| ASSIGNMENT |
From the data below, please reproduce exactly everything from the line that contains "약속 만들기 기본 응답 스크린, start: Jun 1 -> Jun 2" down to the line that contains "약속 만들기 기본 응답 스크린, due: Jun 9 -> Jun 10", with both ends included.

| TASK INPUTS |
________________________________________

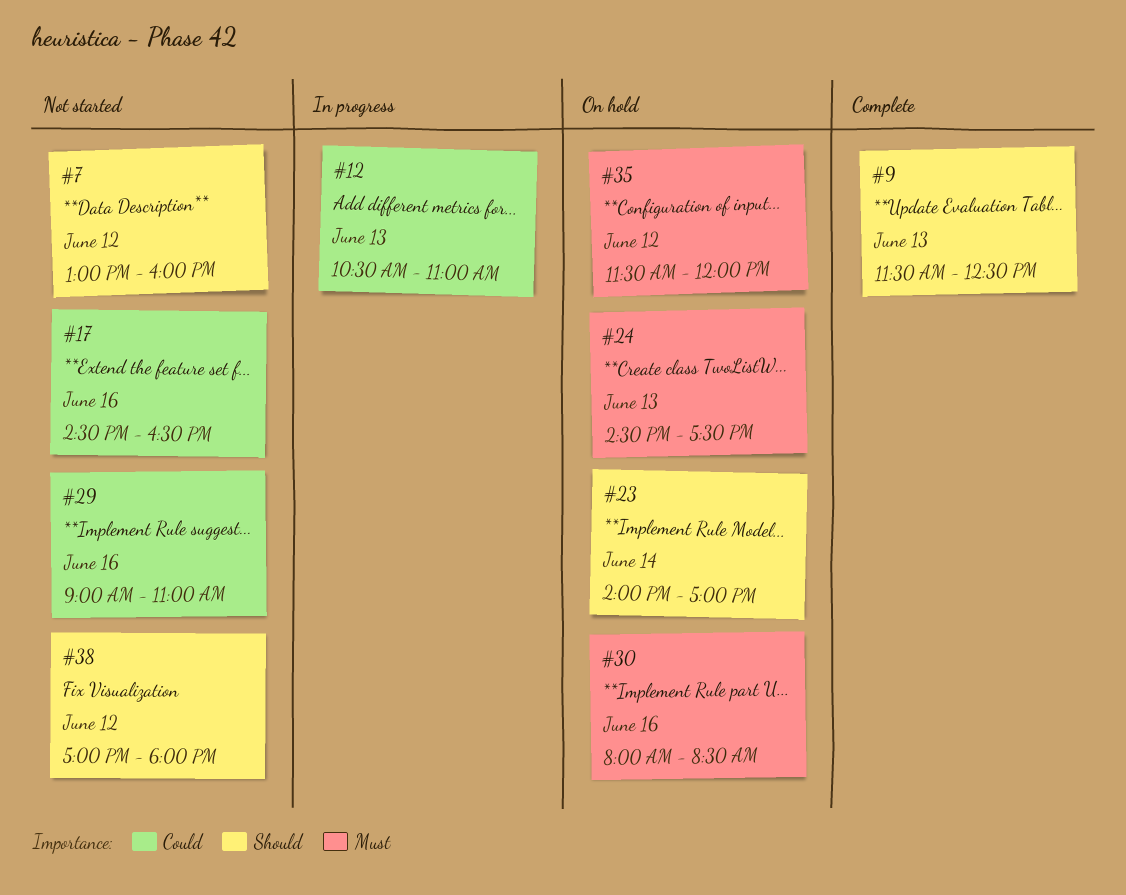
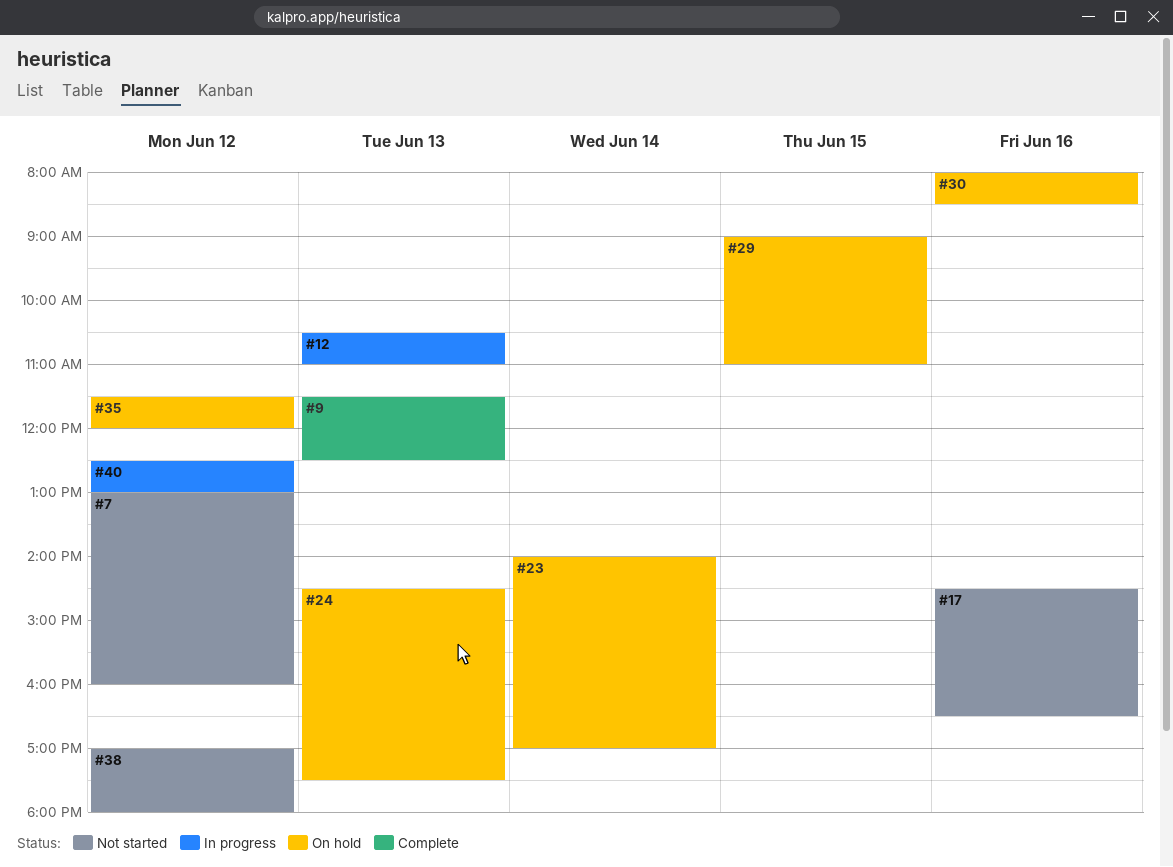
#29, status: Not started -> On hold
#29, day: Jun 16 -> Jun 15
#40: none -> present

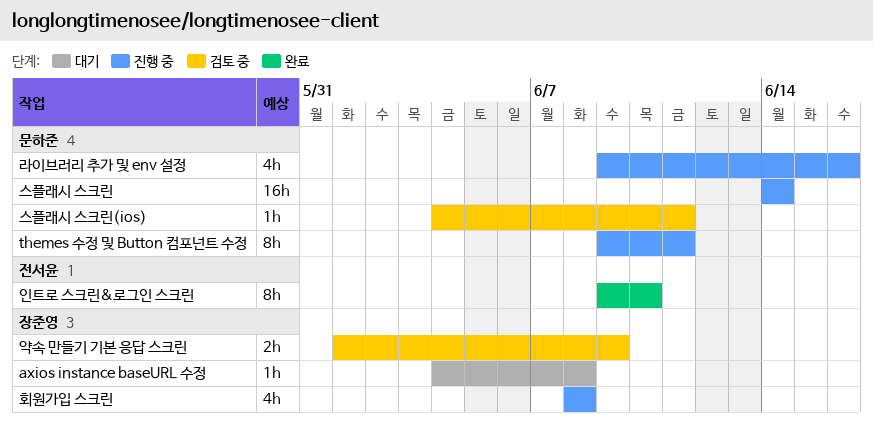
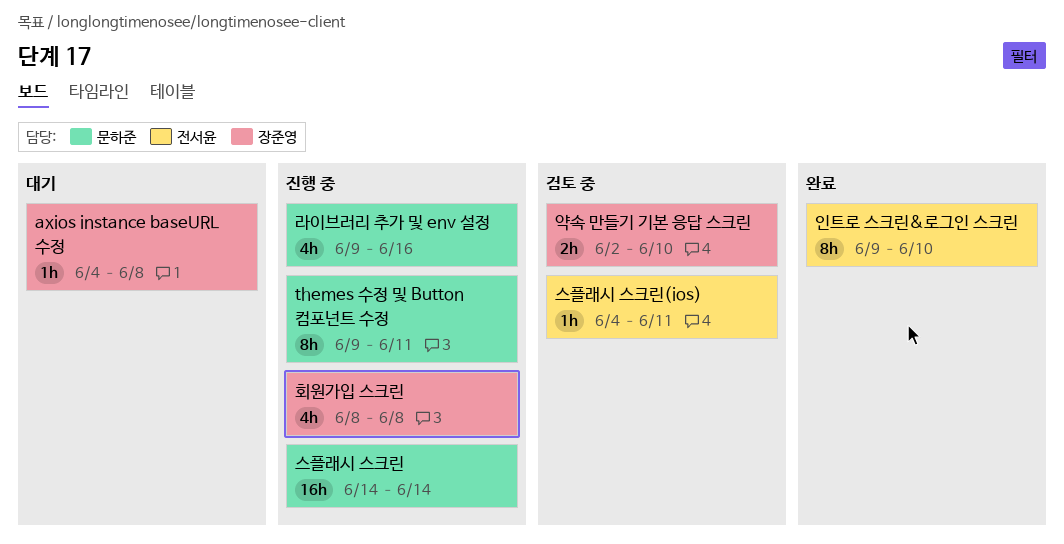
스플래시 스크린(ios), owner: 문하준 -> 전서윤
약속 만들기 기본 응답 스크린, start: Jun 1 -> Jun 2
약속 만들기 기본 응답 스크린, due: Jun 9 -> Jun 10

________________________________________

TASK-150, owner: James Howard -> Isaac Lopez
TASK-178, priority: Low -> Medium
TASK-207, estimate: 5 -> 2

________________________________________

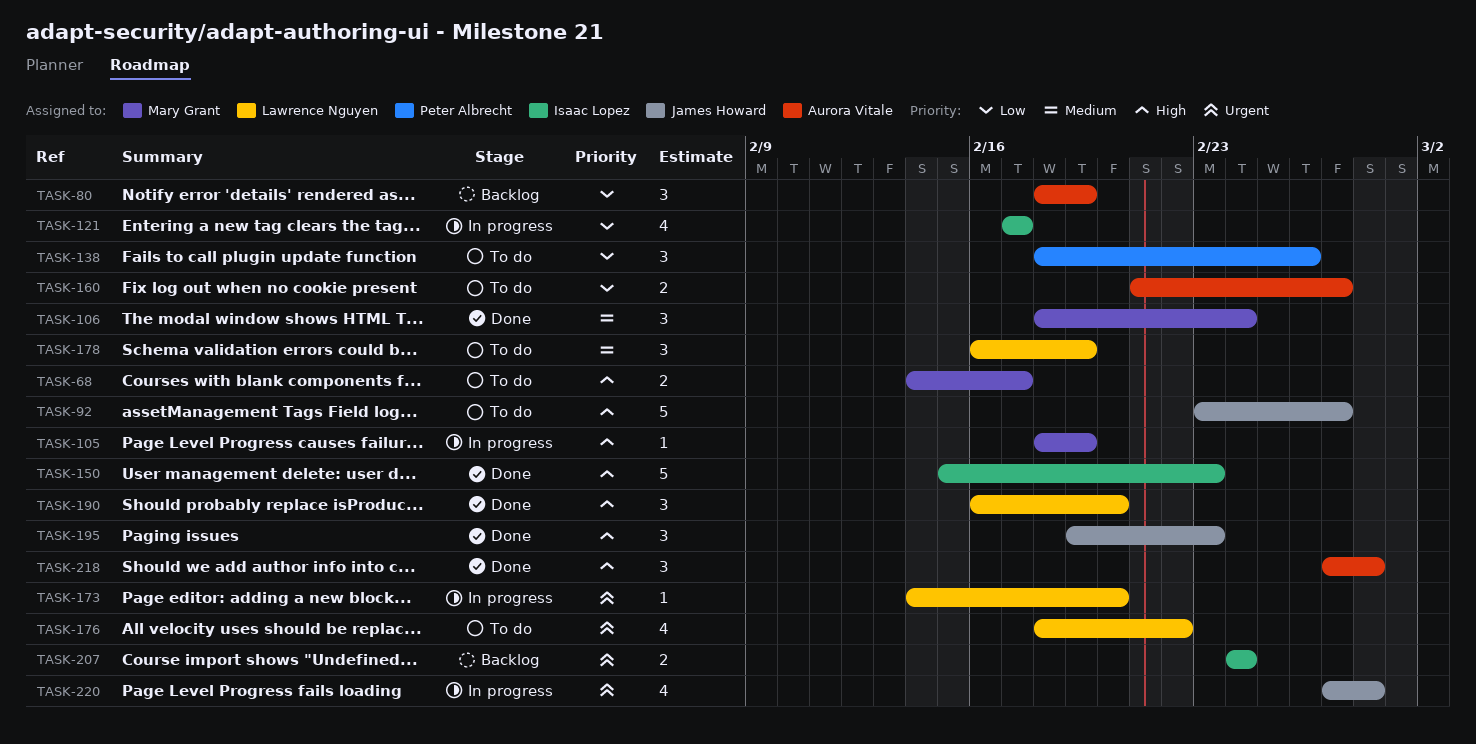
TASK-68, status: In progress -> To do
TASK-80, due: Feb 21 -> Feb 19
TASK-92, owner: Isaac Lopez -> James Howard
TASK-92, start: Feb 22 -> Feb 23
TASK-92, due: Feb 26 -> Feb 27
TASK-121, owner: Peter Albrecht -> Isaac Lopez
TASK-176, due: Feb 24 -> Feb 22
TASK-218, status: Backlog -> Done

________________________________________

| OUTPUT OF THE EXERCISE |
약속 만들기 기본 응답 스크린, start: Jun 1 -> Jun 2
약속 만들기 기본 응답 스크린, due: Jun 9 -> Jun 10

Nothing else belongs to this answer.